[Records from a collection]
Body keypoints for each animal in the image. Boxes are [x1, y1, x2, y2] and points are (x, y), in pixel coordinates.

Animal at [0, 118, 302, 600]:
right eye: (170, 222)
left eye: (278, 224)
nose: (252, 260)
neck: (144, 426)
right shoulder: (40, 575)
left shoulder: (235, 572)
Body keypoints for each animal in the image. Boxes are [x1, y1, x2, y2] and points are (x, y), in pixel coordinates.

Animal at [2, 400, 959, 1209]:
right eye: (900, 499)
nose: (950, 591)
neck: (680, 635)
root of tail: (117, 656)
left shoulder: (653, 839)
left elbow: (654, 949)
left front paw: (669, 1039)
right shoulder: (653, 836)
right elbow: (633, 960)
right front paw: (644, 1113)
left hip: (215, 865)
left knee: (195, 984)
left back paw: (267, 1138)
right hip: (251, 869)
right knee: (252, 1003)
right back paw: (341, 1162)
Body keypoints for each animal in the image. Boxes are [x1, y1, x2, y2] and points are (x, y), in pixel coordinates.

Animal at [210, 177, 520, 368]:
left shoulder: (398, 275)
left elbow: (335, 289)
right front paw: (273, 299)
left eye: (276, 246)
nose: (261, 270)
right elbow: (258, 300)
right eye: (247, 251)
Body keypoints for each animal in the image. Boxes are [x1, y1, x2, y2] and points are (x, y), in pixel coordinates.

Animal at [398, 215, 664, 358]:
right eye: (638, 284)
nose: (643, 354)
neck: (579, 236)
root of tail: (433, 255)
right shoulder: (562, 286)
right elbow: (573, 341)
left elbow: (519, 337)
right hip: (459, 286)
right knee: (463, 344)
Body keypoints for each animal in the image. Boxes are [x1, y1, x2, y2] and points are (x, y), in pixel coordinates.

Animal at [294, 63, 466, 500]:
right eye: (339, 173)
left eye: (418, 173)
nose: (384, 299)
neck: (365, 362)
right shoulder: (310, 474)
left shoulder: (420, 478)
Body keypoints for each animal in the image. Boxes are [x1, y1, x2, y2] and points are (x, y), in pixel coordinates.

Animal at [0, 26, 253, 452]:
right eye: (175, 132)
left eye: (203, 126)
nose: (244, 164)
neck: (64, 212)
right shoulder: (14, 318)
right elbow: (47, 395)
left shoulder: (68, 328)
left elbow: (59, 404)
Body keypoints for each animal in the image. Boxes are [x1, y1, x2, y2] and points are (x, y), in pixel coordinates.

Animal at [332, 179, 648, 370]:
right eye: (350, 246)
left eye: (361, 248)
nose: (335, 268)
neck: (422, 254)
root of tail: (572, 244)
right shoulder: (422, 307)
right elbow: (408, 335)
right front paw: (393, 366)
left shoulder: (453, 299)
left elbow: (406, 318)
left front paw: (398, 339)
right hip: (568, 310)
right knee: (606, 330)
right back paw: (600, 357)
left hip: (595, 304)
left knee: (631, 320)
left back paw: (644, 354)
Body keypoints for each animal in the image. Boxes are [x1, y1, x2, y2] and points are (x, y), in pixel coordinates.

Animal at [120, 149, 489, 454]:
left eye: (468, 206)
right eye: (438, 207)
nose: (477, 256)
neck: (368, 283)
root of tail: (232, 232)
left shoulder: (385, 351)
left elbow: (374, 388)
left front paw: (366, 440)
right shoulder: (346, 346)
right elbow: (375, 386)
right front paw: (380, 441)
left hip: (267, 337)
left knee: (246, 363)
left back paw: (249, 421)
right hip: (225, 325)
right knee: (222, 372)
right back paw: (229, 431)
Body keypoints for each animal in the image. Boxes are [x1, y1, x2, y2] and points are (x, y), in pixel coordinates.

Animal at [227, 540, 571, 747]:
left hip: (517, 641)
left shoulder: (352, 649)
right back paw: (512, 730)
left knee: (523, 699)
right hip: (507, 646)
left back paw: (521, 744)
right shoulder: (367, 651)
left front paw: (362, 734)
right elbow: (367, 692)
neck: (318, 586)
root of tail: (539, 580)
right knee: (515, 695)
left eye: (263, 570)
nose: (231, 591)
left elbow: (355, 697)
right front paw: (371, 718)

TO DO: Determine how many lines in the data above contain the string "tail". Give nothing except the number.

RESPONSE AREA: 5